## What to work on
Lines from the entries below that hold "CIRCLE" form the answer; copy all of them.

## Supplied material
━━━━━━━━

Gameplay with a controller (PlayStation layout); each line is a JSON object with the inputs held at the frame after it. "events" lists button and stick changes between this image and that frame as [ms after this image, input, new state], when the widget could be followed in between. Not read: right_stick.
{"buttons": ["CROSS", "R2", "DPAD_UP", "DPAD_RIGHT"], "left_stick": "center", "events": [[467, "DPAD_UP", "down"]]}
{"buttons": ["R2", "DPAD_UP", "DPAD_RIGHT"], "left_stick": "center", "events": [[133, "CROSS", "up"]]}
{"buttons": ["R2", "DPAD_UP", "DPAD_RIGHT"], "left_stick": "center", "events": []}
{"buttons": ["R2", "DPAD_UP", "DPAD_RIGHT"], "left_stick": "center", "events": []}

━━━━━━━━

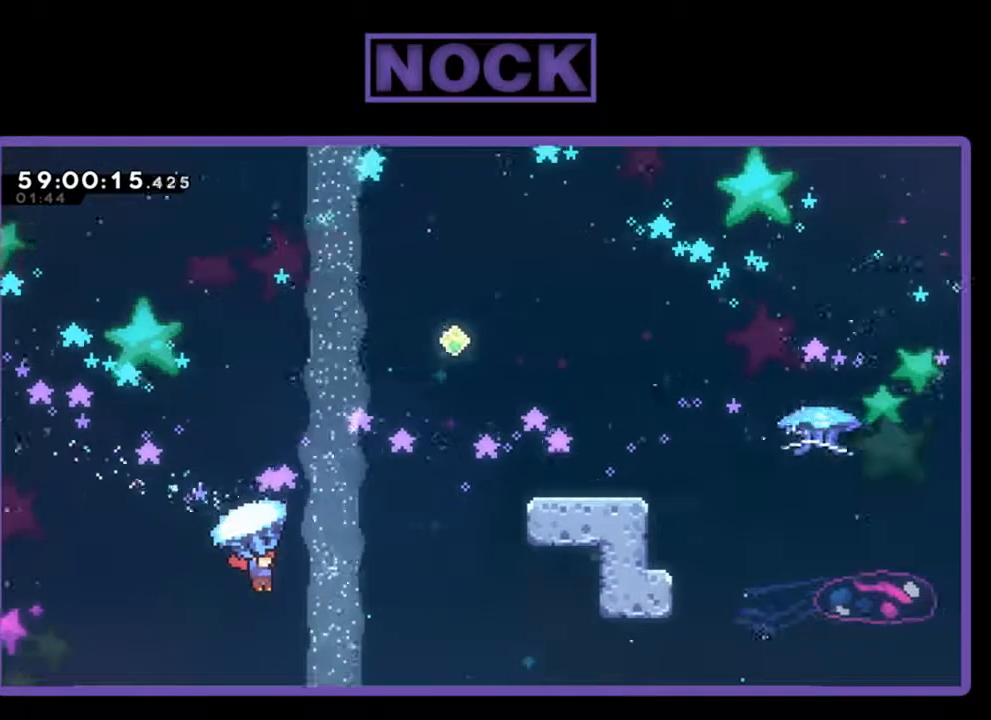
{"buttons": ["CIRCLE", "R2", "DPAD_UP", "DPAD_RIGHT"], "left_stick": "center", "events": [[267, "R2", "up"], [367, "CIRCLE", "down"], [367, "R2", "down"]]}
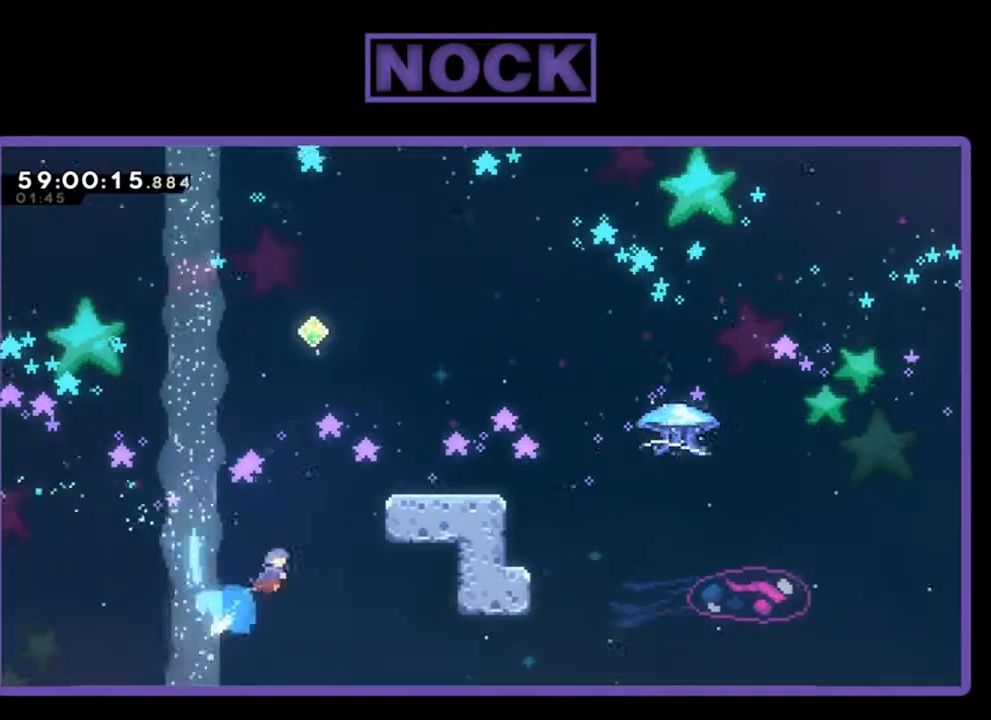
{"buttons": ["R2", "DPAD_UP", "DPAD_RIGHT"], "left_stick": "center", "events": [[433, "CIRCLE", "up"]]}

━━━━━━━━

## Solution to the problem
{"buttons": ["CIRCLE", "R2", "DPAD_UP", "DPAD_RIGHT"], "left_stick": "center", "events": [[267, "R2", "up"], [367, "CIRCLE", "down"], [367, "R2", "down"]]}
{"buttons": ["R2", "DPAD_UP", "DPAD_RIGHT"], "left_stick": "center", "events": [[433, "CIRCLE", "up"]]}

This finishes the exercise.